---------- Provided information

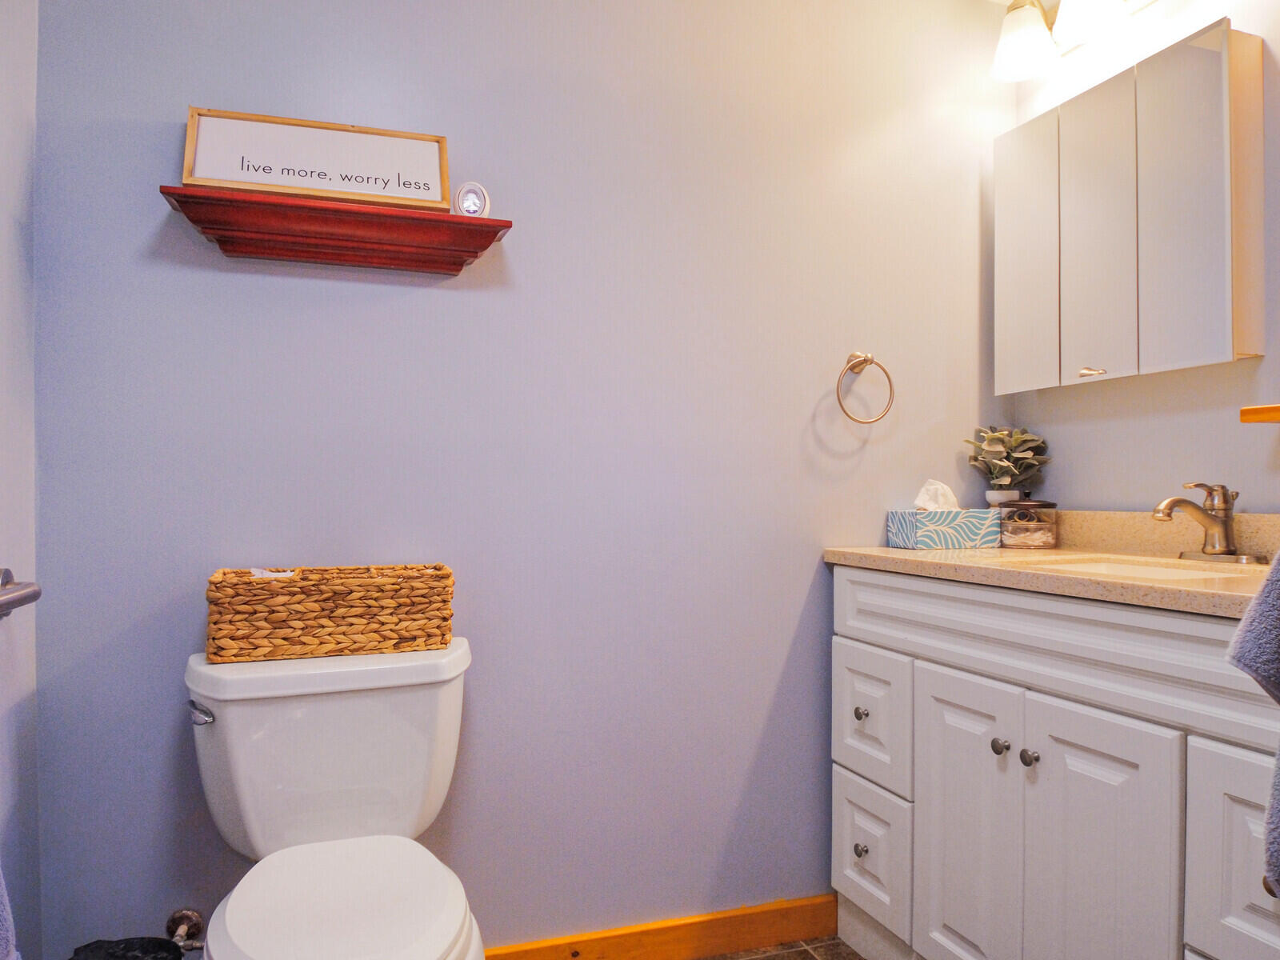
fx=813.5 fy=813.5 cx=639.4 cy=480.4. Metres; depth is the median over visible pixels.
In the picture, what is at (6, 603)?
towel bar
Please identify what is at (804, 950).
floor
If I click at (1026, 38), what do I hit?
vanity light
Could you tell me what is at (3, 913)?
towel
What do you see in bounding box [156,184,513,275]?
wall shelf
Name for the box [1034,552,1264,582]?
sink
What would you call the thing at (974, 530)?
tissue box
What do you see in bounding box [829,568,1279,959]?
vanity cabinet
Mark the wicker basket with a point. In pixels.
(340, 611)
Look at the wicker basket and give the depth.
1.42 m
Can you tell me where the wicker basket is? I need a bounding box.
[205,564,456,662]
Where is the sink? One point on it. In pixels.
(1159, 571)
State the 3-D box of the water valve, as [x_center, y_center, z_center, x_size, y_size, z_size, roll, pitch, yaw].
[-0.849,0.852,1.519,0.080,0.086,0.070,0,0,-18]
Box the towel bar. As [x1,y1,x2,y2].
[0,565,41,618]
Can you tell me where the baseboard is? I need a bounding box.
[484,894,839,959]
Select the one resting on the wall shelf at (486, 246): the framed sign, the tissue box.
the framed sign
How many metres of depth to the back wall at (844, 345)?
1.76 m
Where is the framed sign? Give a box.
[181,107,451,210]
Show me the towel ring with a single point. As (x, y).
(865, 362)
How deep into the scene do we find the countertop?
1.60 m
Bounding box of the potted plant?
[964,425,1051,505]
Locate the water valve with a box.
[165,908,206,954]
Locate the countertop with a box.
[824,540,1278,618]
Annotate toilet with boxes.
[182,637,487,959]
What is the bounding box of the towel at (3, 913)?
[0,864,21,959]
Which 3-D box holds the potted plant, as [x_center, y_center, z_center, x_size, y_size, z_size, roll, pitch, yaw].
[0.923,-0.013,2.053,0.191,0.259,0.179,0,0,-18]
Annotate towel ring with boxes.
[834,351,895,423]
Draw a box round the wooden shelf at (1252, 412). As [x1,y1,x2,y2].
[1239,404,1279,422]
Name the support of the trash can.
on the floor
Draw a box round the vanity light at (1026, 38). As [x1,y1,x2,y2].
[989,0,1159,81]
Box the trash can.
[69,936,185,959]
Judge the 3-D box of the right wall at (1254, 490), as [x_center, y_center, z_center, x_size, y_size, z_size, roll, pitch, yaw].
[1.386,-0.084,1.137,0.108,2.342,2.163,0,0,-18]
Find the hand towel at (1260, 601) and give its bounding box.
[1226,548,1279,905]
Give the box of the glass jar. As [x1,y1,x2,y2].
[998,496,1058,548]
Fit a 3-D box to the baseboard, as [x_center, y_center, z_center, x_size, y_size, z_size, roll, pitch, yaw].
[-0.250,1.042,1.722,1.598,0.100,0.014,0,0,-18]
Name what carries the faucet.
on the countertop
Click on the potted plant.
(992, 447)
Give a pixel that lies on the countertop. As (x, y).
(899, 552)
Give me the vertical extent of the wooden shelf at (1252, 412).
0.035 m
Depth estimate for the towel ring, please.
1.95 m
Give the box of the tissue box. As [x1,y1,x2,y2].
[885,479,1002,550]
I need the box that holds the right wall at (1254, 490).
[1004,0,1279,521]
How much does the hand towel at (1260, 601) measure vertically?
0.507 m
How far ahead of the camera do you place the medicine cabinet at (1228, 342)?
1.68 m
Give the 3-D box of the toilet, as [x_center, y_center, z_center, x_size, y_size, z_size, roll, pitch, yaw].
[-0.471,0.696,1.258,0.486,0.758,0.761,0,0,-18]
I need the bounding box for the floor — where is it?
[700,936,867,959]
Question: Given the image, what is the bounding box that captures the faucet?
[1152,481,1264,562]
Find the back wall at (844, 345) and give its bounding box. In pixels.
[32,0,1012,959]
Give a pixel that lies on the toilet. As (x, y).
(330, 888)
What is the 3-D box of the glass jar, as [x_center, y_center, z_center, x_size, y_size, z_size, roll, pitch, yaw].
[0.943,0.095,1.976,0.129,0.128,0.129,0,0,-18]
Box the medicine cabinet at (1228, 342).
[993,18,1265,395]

--------------------

* [Instructions to follow] Would you retype all the material above exactly, apart from its pictures?

* [Result of the task]
fx=813.5 fy=813.5 cx=639.4 cy=480.4. Metres; depth is the median over visible pixels.
In the picture, what is at (6, 603)?
towel bar
Please identify what is at (804, 950).
floor
If I click at (1026, 38), what do I hit?
vanity light
Could you tell me what is at (3, 913)?
towel
What do you see in bounding box [156,184,513,275]?
wall shelf
Name for the box [1034,552,1264,582]?
sink
What would you call the thing at (974, 530)?
tissue box
What do you see in bounding box [829,568,1279,959]?
vanity cabinet
Mark the wicker basket with a point. In pixels.
(340, 611)
Look at the wicker basket and give the depth.
1.42 m
Can you tell me where the wicker basket is? I need a bounding box.
[205,564,456,662]
Where is the sink? One point on it. In pixels.
(1159, 571)
State the 3-D box of the water valve, as [x_center, y_center, z_center, x_size, y_size, z_size, roll, pitch, yaw].
[-0.849,0.852,1.519,0.080,0.086,0.070,0,0,-18]
Box the towel bar. As [x1,y1,x2,y2].
[0,565,41,618]
Can you tell me where the baseboard is? I need a bounding box.
[484,894,839,959]
Select the one resting on the wall shelf at (486, 246): the framed sign, the tissue box.
the framed sign
How many metres of depth to the back wall at (844, 345)?
1.76 m
Where is the framed sign? Give a box.
[181,107,451,210]
Show me the towel ring with a single point. As (x, y).
(865, 362)
How deep into the scene do we find the countertop?
1.60 m
Bounding box of the potted plant?
[964,425,1051,505]
Locate the water valve with a box.
[165,908,206,954]
Locate the countertop with a box.
[824,540,1278,618]
Annotate toilet with boxes.
[182,637,487,959]
What is the bounding box of the towel at (3, 913)?
[0,864,21,959]
Which 3-D box holds the potted plant, as [x_center, y_center, z_center, x_size, y_size, z_size, roll, pitch, yaw].
[0.923,-0.013,2.053,0.191,0.259,0.179,0,0,-18]
Annotate towel ring with boxes.
[834,351,895,423]
Draw a box round the wooden shelf at (1252, 412). As [x1,y1,x2,y2].
[1239,404,1279,422]
Name the support of the trash can.
on the floor
Draw a box round the vanity light at (1026, 38). As [x1,y1,x2,y2].
[989,0,1159,81]
Box the trash can.
[69,936,185,959]
Judge the 3-D box of the right wall at (1254, 490), as [x_center, y_center, z_center, x_size, y_size, z_size, roll, pitch, yaw].
[1.386,-0.084,1.137,0.108,2.342,2.163,0,0,-18]
Find the hand towel at (1260, 601) and give its bounding box.
[1226,548,1279,905]
Give the box of the glass jar. As [x1,y1,x2,y2].
[998,496,1058,548]
Fit a 3-D box to the baseboard, as [x_center, y_center, z_center, x_size, y_size, z_size, roll, pitch, yaw].
[-0.250,1.042,1.722,1.598,0.100,0.014,0,0,-18]
Name what carries the faucet.
on the countertop
Click on the potted plant.
(992, 447)
Give a pixel that lies on the countertop. As (x, y).
(899, 552)
Give me the vertical extent of the wooden shelf at (1252, 412).
0.035 m
Depth estimate for the towel ring, please.
1.95 m
Give the box of the tissue box. As [x1,y1,x2,y2].
[885,479,1002,550]
I need the box that holds the right wall at (1254, 490).
[1004,0,1279,521]
How much does the hand towel at (1260, 601) measure vertically?
0.507 m
How far ahead of the camera do you place the medicine cabinet at (1228, 342)?
1.68 m
Give the 3-D box of the toilet, as [x_center, y_center, z_center, x_size, y_size, z_size, roll, pitch, yaw].
[-0.471,0.696,1.258,0.486,0.758,0.761,0,0,-18]
I need the bounding box for the floor — where is it?
[700,936,867,959]
Question: Given the image, what is the bounding box that captures the faucet?
[1152,481,1264,562]
Find the back wall at (844, 345) and give its bounding box. In pixels.
[32,0,1012,959]
Give a pixel that lies on the toilet. As (x, y).
(330, 888)
What is the 3-D box of the glass jar, as [x_center, y_center, z_center, x_size, y_size, z_size, roll, pitch, yaw].
[0.943,0.095,1.976,0.129,0.128,0.129,0,0,-18]
Box the medicine cabinet at (1228, 342).
[993,18,1265,395]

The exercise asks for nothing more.